After a time, he said: "Nice place you've got here."
"I don't come here often." The voice shook a little. He had a puffy face with sunken eyes, a big nose and thin dry hair. He wore a suit that was some years out of date and greasy suede shoes – though perhaps you didn't put on your best clothes to get arrested in.
"And who are you?" Farthing asked.
"Harry Maxim. From the Ministry of Defence."
"Oh yes." Farthing threw his cigarette against the wall and sparks spattered in the dimness. "The dear old Mine of Dung. They're all honourable men, there. So they sent you down here to shut me up, have they? Well, you can go and tell that I'm going to let it all hang out, as the Americans put it so charmingly. All, everything." His voice had a flatness within the anger, as if a regional accent had been carefully polished out.
"All what?"
"I'll tell the court, don't you worry. They can't stop you there."
"They don't let you make irrelevant speeches, either."
For a while neither of them said anything, then Maxim asked politely: "What work do you do?"
"I don't do any, do I? I was twenty years in the arms business, until you people started buying everything from Washington or the Germans. Do you know what we were doing at Warrington before I was made redundant? Sub-contract work on grenades – and even those were really the Yank M26."
So at least we know where the drill grenade had come from.
"And you wait and see with these anti-tank mortar trials."
Farthing went on. "It'll be the same again there. You wait and see."
"Is that what you're going to say?"
"It gets worse than that, doesn't it?" Farthing looked craftily sideways.
"I've never known it when people weren't saying the country's defences were going to the dogs."
"Yes, but you people weren't always killing people and suppressing evidence to hush it up, were you?"
"Who got killed?"
"You know bloody well who!"
"Sorry, I'm new in Whitehall."
Farthing's look turned to distrust. Then he lit another cigarette, using both hands to keep the match steady. "Most people think the government makes the decisions, don't they?
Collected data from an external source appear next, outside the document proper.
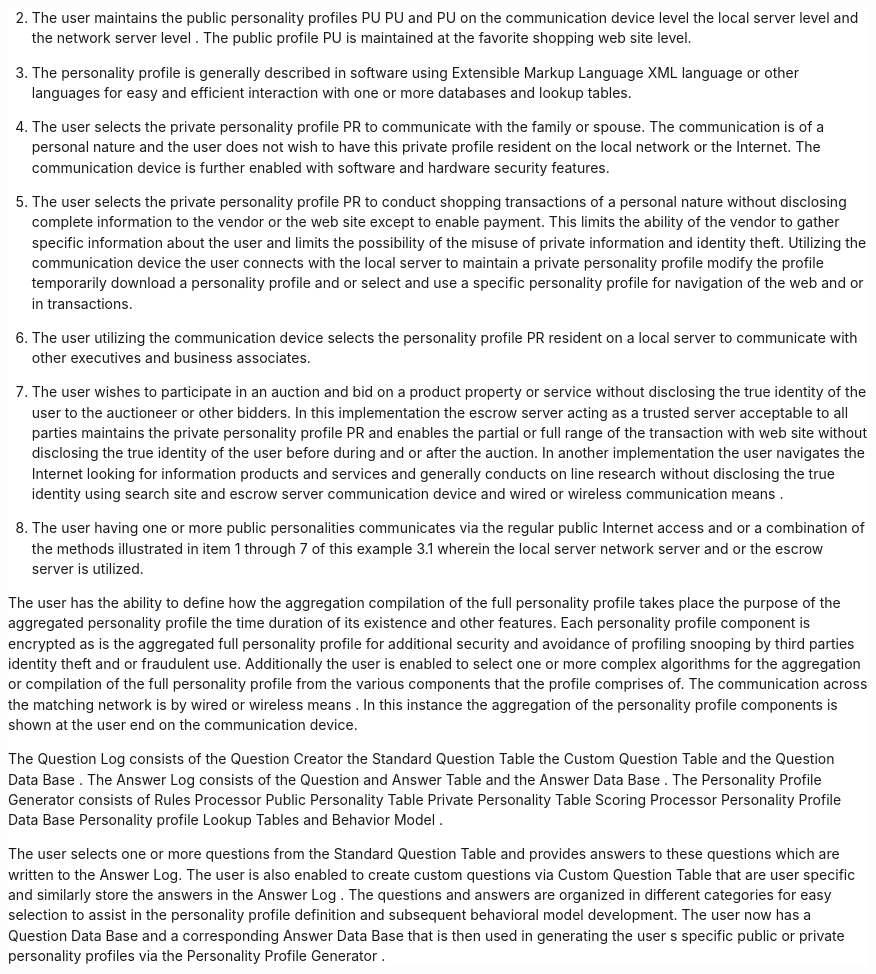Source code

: 2. The user maintains the public personality profiles PU PU and PU on the communication device level the local server level and the network server level . The public profile PU is maintained at the favorite shopping web site level.

3. The personality profile is generally described in software using Extensible Markup Language XML language or other languages for easy and efficient interaction with one or more databases and lookup tables.

4. The user selects the private personality profile PR to communicate with the family or spouse. The communication is of a personal nature and the user does not wish to have this private profile resident on the local network or the Internet. The communication device is further enabled with software and hardware security features.

5. The user selects the private personality profile PR to conduct shopping transactions of a personal nature without disclosing complete information to the vendor or the web site except to enable payment. This limits the ability of the vendor to gather specific information about the user and limits the possibility of the misuse of private information and identity theft. Utilizing the communication device the user connects with the local server to maintain a private personality profile modify the profile temporarily download a personality profile and or select and use a specific personality profile for navigation of the web and or in transactions.

6. The user utilizing the communication device selects the personality profile PR resident on a local server to communicate with other executives and business associates.

7. The user wishes to participate in an auction and bid on a product property or service without disclosing the true identity of the user to the auctioneer or other bidders. In this implementation the escrow server acting as a trusted server acceptable to all parties maintains the private personality profile PR and enables the partial or full range of the transaction with web site without disclosing the true identity of the user before during and or after the auction. In another implementation the user navigates the Internet looking for information products and services and generally conducts on line research without disclosing the true identity using search site and escrow server communication device and wired or wireless communication means .

8. The user having one or more public personalities communicates via the regular public Internet access and or a combination of the methods illustrated in item 1 through 7 of this example 3.1 wherein the local server network server and or the escrow server is utilized.

The user has the ability to define how the aggregation compilation of the full personality profile takes place the purpose of the aggregated personality profile the time duration of its existence and other features. Each personality profile component is encrypted as is the aggregated full personality profile for additional security and avoidance of profiling snooping by third parties identity theft and or fraudulent use. Additionally the user is enabled to select one or more complex algorithms for the aggregation or compilation of the full personality profile from the various components that the profile comprises of. The communication across the matching network is by wired or wireless means . In this instance the aggregation of the personality profile components is shown at the user end on the communication device.

The Question Log consists of the Question Creator the Standard Question Table the Custom Question Table and the Question Data Base . The Answer Log consists of the Question and Answer Table and the Answer Data Base . The Personality Profile Generator consists of Rules Processor Public Personality Table Private Personality Table Scoring Processor Personality Profile Data Base Personality profile Lookup Tables and Behavior Model .

The user selects one or more questions from the Standard Question Table and provides answers to these questions which are written to the Answer Log. The user is also enabled to create custom questions via Custom Question Table that are user specific and similarly store the answers in the Answer Log . The questions and answers are organized in different categories for easy selection to assist in the personality profile definition and subsequent behavioral model development. The user now has a Question Data Base and a corresponding Answer Data Base that is then used in generating the user s specific public or private personality profiles via the Personality Profile Generator .
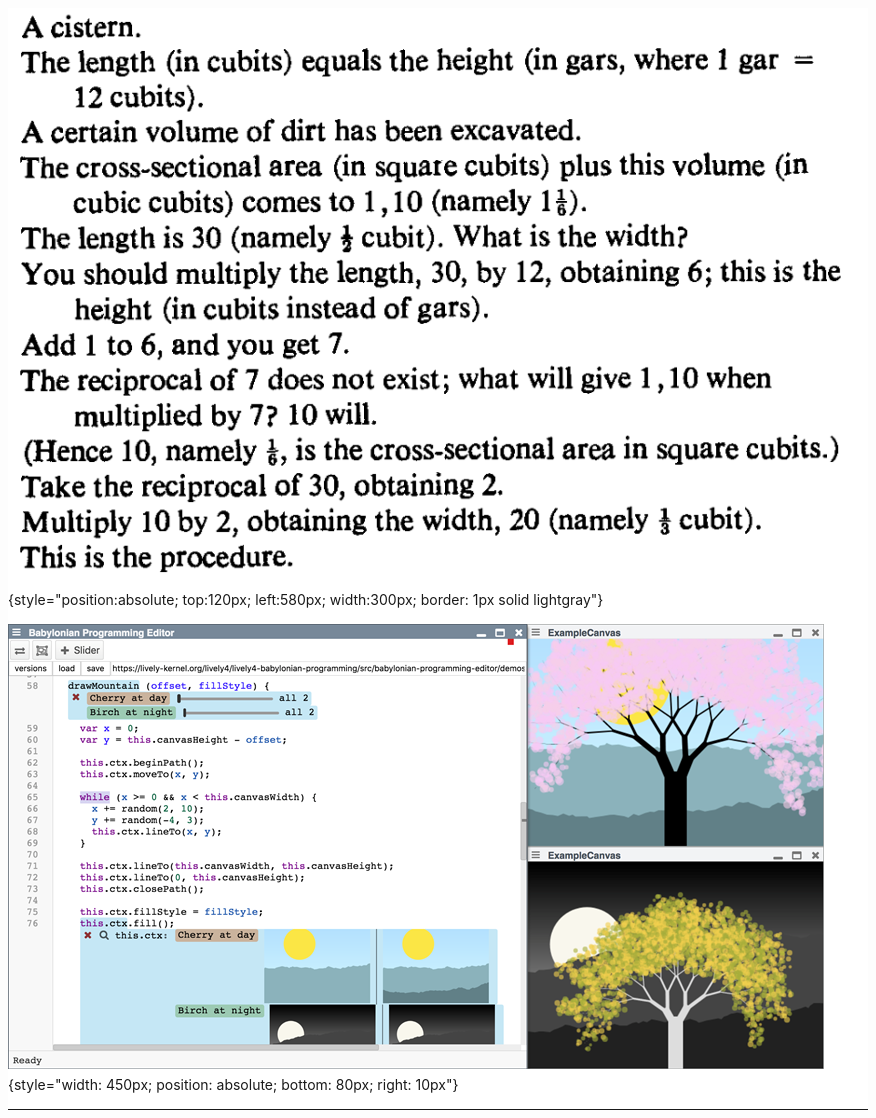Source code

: ![](knuth_1972_cistern.png){style="position:absolute; top:120px; left:580px; width:300px; border: 1px solid lightgray"}


![](babylonian_demo.png){style="width: 450px; position: absolute; bottom: 80px; right: 10px"}

---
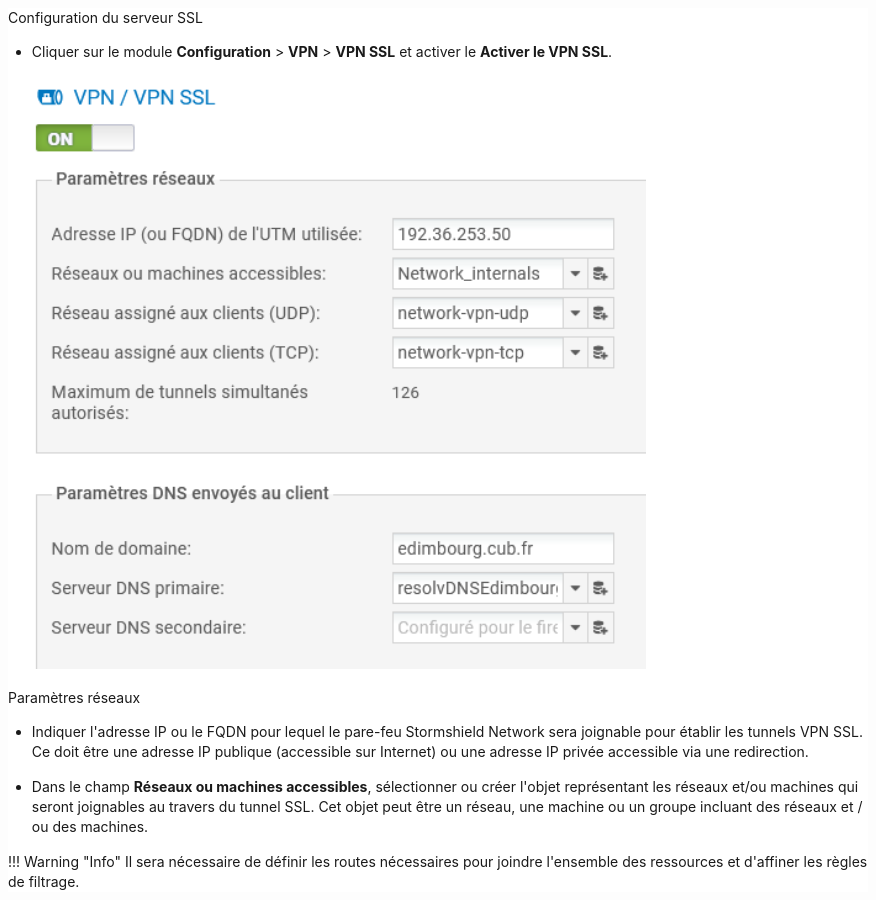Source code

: Configuration du serveur SSL

-   Cliquer sur le module **Configuration** \> **VPN** \> **VPN SSL** et
    activer le **Activer le VPN SSL**.

![](../../media/stormshield/fiches/fiche12_vpn_SNS/Pictures/100000000000027E00000250351885088A60B765.png)

Paramètres réseaux

-   Indiquer l'adresse IP ou le FQDN pour lequel le pare-feu Stormshield
    Network sera joignable pour établir les tunnels VPN SSL. Ce doit
    être une adresse IP publique (accessible sur Internet) ou une
    adresse IP privée accessible via une redirection.

-   Dans le champ **Réseaux ou machines accessibles**, sélectionner ou
    créer l'objet représentant les réseaux et/ou machines qui seront
    joignables au travers du tunnel SSL. Cet objet peut être un réseau,
    une machine ou un groupe incluant des réseaux et / ou des machines.

!!! Warning   "Info"
    Il sera nécessaire de définir les routes nécessaires
    pour joindre l'ensemble des ressources et d'affiner les règles de
    filtrage.
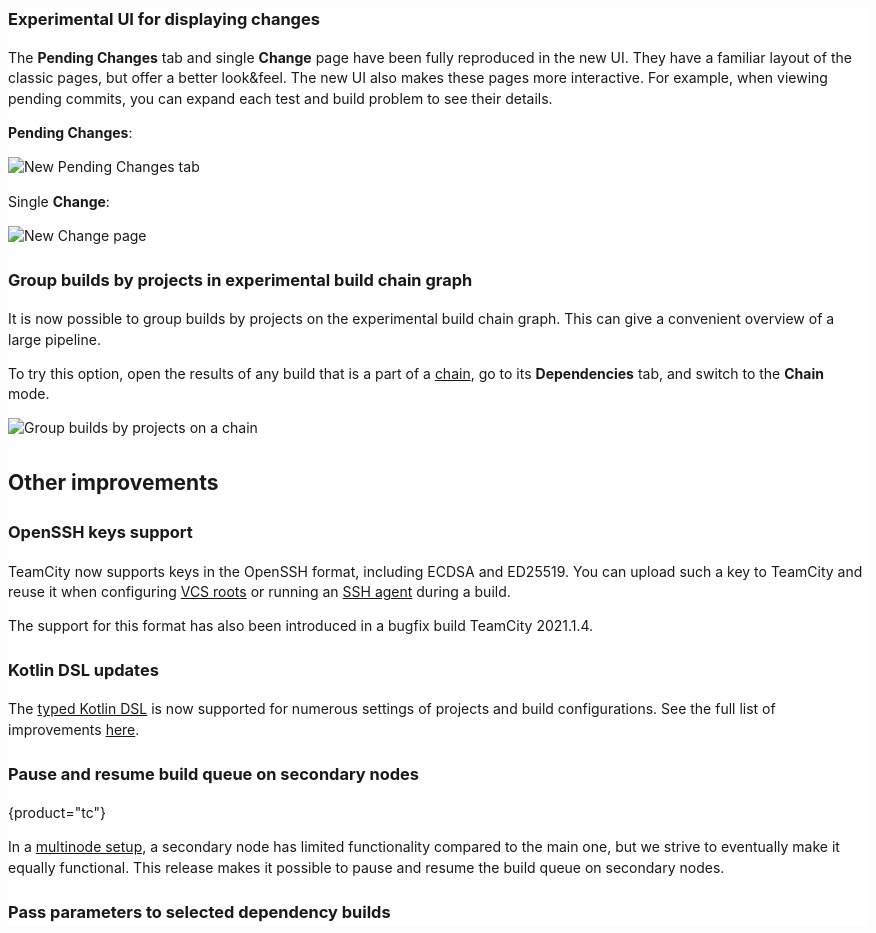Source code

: ### Experimental UI for displaying changes

The **Pending Changes** tab and single **Change** page have been fully reproduced in the new UI. They have a familiar layout of the classic pages, but offer a better look&feel. The new UI also makes these pages more interactive. For example, when viewing pending commits, you can expand each test and build problem to see their details.

**Pending Changes**:

<img src="new-pending-changes.png" alt="New Pending Changes tab" width="706"/>

Single **Change**:

<img src="changes-page.png" alt="New Change page" width="706"/>

### Group builds by projects in experimental build chain graph

It is now possible to group builds by projects on the experimental build chain graph. This can give a convenient overview of a large pipeline.

To try this option, open the results of any build that is a part of a [chain](build-chain.md), go to its **Dependencies** tab, and switch to the **Chain** mode.

<img src="group-projects-chain.png" alt="Group builds by projects on a chain" width="706"/>

## Other improvements

### OpenSSH keys support

TeamCity now supports keys in the OpenSSH format, including ECDSA and ED25519. You can upload such a key to TeamCity and reuse it when configuring [VCS roots](vcs-root.md) or running an [SSH agent](ssh-agent.md) during a build.

The support for this format has also been introduced in a bugfix build TeamCity 2021.1.4.

### Kotlin DSL updates

The [typed Kotlin DSL](kotlin-dsl.md) is now supported for numerous settings of projects and build configurations. See the full list of improvements [here](https://youtrack.jetbrains.com/issues?q=%23TW%20tag:%20missing-dsl%20%23Fixed%20-%7Btrunk%20issue%7D%20visible%20to:%20%7BAll%20Users%7D%20Fix%20versions:%20%7BMorena%202021.2%20RC%20(99472)%7D,%20%7BMorena%202021.2%20EAP3%20(99319)%7D,%20%7BMorena%202021.2%20EAP2%20(99125)%7D,%20%7BMorena%202021.2%20EAP1%20(98941)%7D,%20%7BMorena%202021.2%20(99542)%7D%20).

### Pause and resume build queue on secondary nodes
{product="tc"}

In a [multinode setup](multinode-setup.md), a secondary node has limited functionality compared to the main one, but we strive to eventually make it equally functional. This release makes it possible to pause and resume the build queue on secondary nodes.

### Pass parameters to selected dependency builds
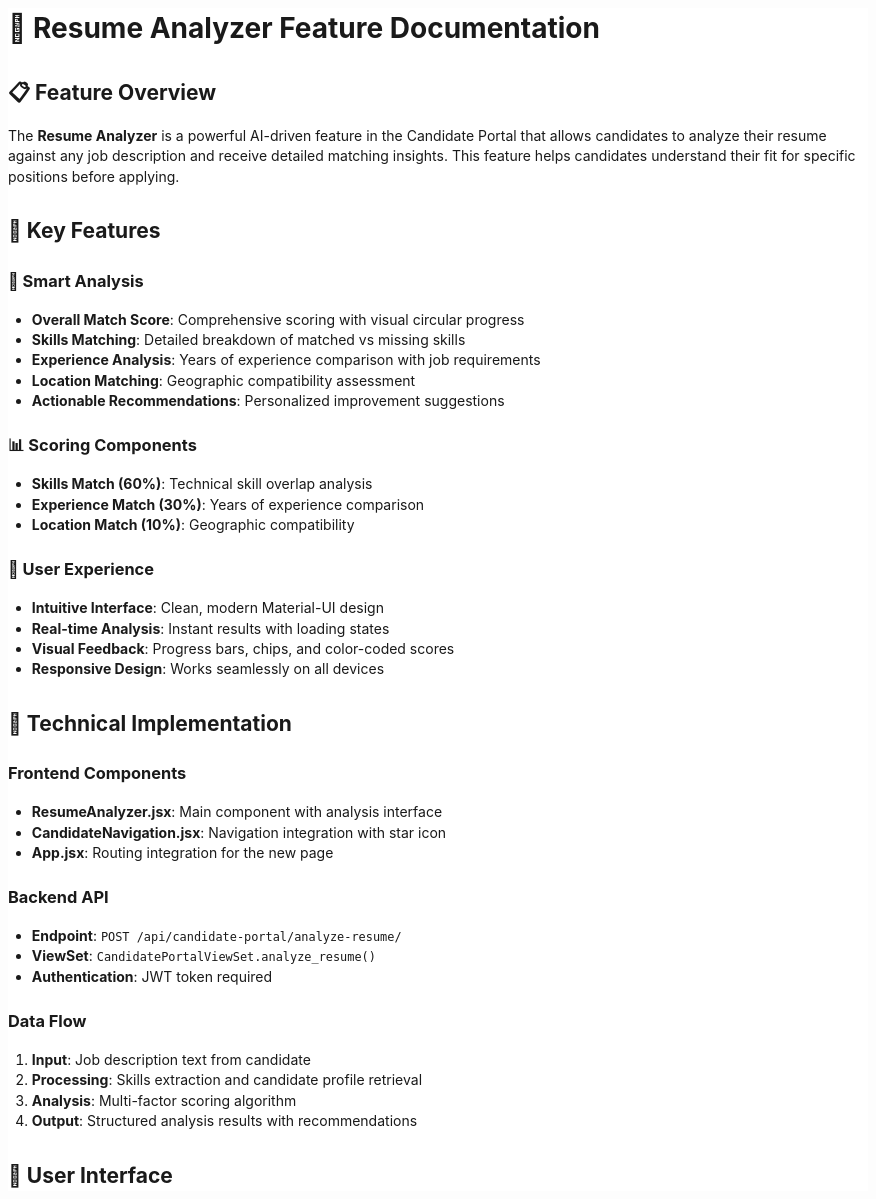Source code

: # 🎯 Resume Analyzer Feature Documentation

## 📋 **Feature Overview**

The **Resume Analyzer** is a powerful AI-driven feature in the Candidate Portal that allows candidates to analyze their resume against any job description and receive detailed matching insights. This feature helps candidates understand their fit for specific positions before applying.

## 🚀 **Key Features**

### **🎯 Smart Analysis**
- **Overall Match Score**: Comprehensive scoring with visual circular progress
- **Skills Matching**: Detailed breakdown of matched vs missing skills
- **Experience Analysis**: Years of experience comparison with job requirements
- **Location Matching**: Geographic compatibility assessment
- **Actionable Recommendations**: Personalized improvement suggestions

### **📊 Scoring Components**
- **Skills Match (60%)**: Technical skill overlap analysis
- **Experience Match (30%)**: Years of experience comparison
- **Location Match (10%)**: Geographic compatibility

### **🎨 User Experience**
- **Intuitive Interface**: Clean, modern Material-UI design
- **Real-time Analysis**: Instant results with loading states
- **Visual Feedback**: Progress bars, chips, and color-coded scores
- **Responsive Design**: Works seamlessly on all devices

## 🔧 **Technical Implementation**

### **Frontend Components**
- **ResumeAnalyzer.jsx**: Main component with analysis interface
- **CandidateNavigation.jsx**: Navigation integration with star icon
- **App.jsx**: Routing integration for the new page

### **Backend API**
- **Endpoint**: `POST /api/candidate-portal/analyze-resume/`
- **ViewSet**: `CandidatePortalViewSet.analyze_resume()`
- **Authentication**: JWT token required

### **Data Flow**
1. **Input**: Job description text from candidate
2. **Processing**: Skills extraction and candidate profile retrieval
3. **Analysis**: Multi-factor scoring algorithm
4. **Output**: Structured analysis results with recommendations

## 📱 **User Interface**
Or you people. But governments come and go – even you people get transferred every now and then. And you can have three different prime ministers in the time it takes to develop a new tank or field gun. But there's one man who's always there, one man who makes the real decisions and he's not the right man to do it. He'll see us all destroyed, ruined. And I'm going to say it, to tell them. Even if it gets me killed, too." He ended on an almost triumphant note.